WHAT YOU NEED TO DO –
Could you show each line of the records that contains the word "minutes"?

* * *

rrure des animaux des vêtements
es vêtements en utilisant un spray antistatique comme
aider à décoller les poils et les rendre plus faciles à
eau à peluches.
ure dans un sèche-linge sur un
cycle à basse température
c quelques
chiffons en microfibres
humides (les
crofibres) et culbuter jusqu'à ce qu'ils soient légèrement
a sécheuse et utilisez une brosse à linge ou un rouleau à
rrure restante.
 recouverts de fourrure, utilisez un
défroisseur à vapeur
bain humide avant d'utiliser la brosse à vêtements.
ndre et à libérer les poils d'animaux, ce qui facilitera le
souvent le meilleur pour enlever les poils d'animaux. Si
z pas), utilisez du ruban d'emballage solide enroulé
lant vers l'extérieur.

* * *

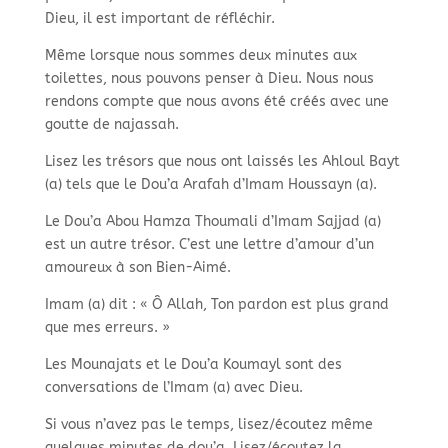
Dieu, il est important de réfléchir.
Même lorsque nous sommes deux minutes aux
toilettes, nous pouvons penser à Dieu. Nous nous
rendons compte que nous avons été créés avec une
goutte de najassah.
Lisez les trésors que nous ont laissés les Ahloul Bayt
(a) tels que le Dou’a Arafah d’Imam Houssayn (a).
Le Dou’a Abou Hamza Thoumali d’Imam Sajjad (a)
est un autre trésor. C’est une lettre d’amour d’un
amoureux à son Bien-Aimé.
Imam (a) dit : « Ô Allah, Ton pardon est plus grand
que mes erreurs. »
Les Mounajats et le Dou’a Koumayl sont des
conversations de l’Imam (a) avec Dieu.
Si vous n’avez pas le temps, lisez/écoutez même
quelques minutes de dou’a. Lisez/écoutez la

* * *

EXERCISE OUTPUT –
Même lorsque nous sommes deux minutes aux
quelques minutes de dou’a. Lisez/écoutez la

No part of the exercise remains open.